__WHAT THIS TASK INVOLVES__: In each listing below, change "total value" to "sum" and write out the text again with everything else the same. Leave out the pictures.

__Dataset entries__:

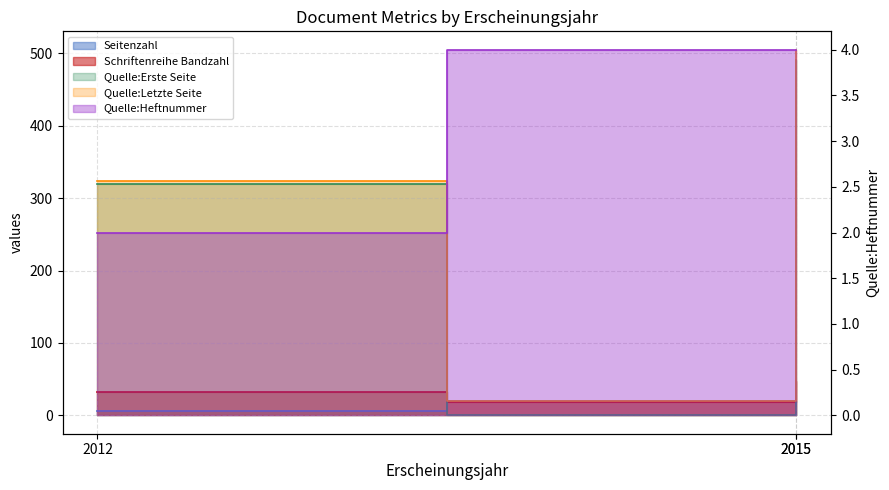

What is the difference between the Schriftenreihe Bandzahl values at 2015 and 2012?

14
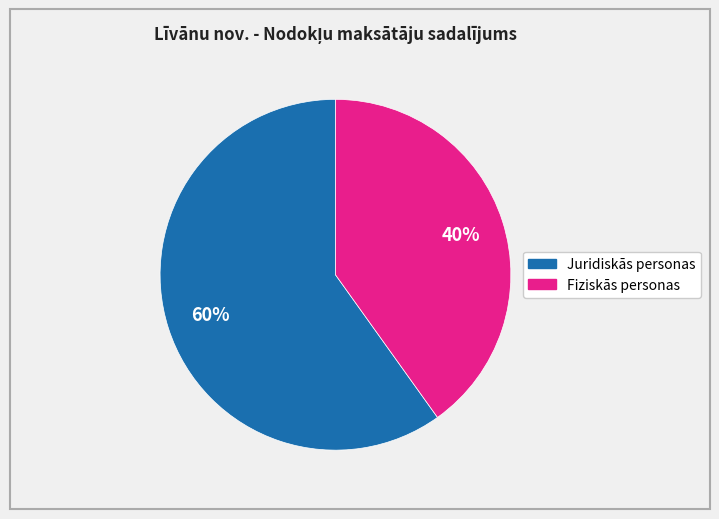

To the nearest percent, what percentage of the pie is Juridiskās personas?

60%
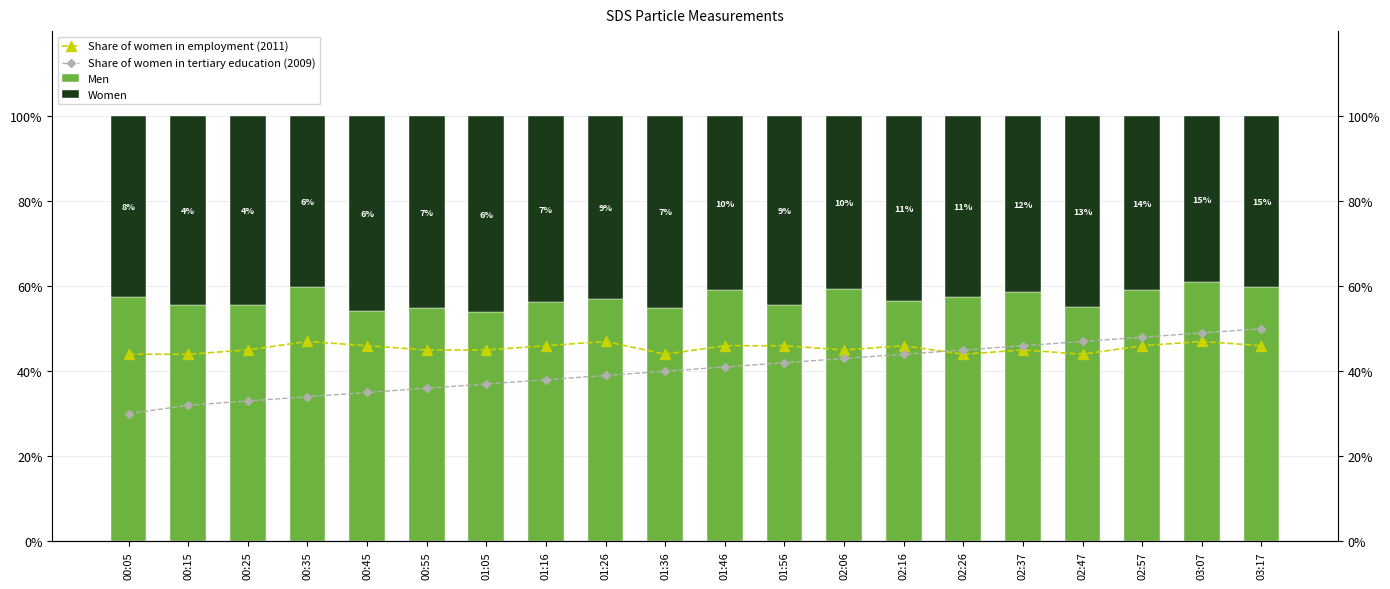

What is the total value across all series at 02:57?

194.0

__EXPECTED ANSWER__:
What is the difference between the Schriftenreihe Bandzahl values at 2015 and 2012?

14

To the nearest percent, what percentage of the pie is Juridiskās personas?

60%

What is the sum across all series at 02:57?

194.0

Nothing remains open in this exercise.